Regarding failure modes, U-shaped beams with fewer CFRP layers were more likely to fail by shear-induced CFRP debonding because the available bonded area and thickness were insufficient to sustain high interfacial stresses. As the number of layers increased, particularly in Closed-shaped configurations, the failure mode often shifted towards CFRP rupture. This occurred because the thicker CFRP laminates could carry higher tensile forces, and the presence of stirrups reduced crack widths, delaying debonding and allowing the CFRP to reach its tensile capacity. While rupture failures indicate better utilisation of the CFRP material, they are also more brittle in nature, requiring careful consideration of ductility and safety in design.
From a design perspective, increasing the number of CFRP layers is an effective and straightforward method for improving shear capacity, stiffness, and crack control. However, its effectiveness is ultimately constrained by bond performance, and excessive layering may lead to brittle rupture modes. Therefore, beyond an optimal layer count, further performance gains should focus on improving bond strength through enhanced surface preparation, better adhesive selection, mechanical anchorage, or hybrid reinforcement strategies rather than simply adding CFRP thickness. Figure 12 shows the influence of the number of CFRP layers on ultimate load and midspan deflection.
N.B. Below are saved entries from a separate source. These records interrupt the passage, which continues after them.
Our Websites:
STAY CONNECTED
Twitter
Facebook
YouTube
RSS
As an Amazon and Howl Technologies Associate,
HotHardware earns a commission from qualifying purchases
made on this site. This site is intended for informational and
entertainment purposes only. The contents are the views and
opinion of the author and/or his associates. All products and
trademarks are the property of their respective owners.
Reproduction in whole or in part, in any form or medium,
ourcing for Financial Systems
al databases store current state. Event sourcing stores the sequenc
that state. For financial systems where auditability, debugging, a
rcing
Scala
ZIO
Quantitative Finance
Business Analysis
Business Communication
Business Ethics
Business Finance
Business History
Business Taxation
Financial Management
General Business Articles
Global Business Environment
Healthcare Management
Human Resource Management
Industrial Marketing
Influence of increasing the number of CFRP layers on ultimate load and midspan deflection
This study conducted an in-depth numerical analysis of the shear behaviour of LWC beams reinforced with CFRP. An ABAQUS finite element (FE) model was developed and calibrated against the experimental study of Al-Allaf (2019). The model was highly accurate in predicting load-deflection response, ultimate capacity, crack development, and failure modes. Based on the findings, it is possible to point out several important observations:
The numerical model was able to capture the overall structural behaviour as well as localised failure modes including CFRP debonding and rupture. Its predictions were closely matched with experimental results with ultimate load differences of less than 9%. This validates the strength of the modelling method and its usefulness as a credible research and design tool.
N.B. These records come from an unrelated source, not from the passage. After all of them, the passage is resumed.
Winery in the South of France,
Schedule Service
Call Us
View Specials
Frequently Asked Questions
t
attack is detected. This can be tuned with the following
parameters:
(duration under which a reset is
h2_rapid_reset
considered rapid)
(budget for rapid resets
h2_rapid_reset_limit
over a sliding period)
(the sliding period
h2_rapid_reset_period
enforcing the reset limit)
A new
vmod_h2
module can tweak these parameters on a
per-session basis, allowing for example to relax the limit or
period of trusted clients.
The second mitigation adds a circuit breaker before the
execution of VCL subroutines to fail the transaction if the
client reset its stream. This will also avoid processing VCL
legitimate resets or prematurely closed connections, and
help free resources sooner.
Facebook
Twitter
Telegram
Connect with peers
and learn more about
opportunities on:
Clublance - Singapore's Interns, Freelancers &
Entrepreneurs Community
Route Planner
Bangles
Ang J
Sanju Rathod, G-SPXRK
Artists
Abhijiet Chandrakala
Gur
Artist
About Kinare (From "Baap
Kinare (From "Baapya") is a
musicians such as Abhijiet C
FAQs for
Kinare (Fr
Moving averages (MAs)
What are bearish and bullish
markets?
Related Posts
The shear capacity increased with the increase in compressive strength of LWC beams. stronger concrete enhanced the aggregate interlock and bond performance, which postponed CFRP debonding and enabled the reinforcement to transfer more load. This shows the significance of the quality of the substrate, since beams with stronger concrete offer a better foundation to successful CFRP strengthening.
Behaviour of concrete beams was greatly influenced by the modulus of elasticity of CFRP. The stiffness was enhanced and crack growth was restricted by high-modulus CFRP, leading to increased ultimate strength. Nevertheless, excessive rigid reinforcement enhanced the possibility of brittle failure, which demonstrated that the selection of CFRP should be based on a balance between strength and ductility to prevent catastrophic failure.
The most important factor affecting shear performance was the number of CFRP layers. The layers increased shear strength and stiffness through better crack-bridging action and stress distribution. Nevertheless, the addition of more layers may result in bond constraints between the CFRP and the concrete, thus decreasing performance and frequently resulting in early debonding or failure. Thus, safe and efficient design requires an optimal balance between the number of layers and bond capacity.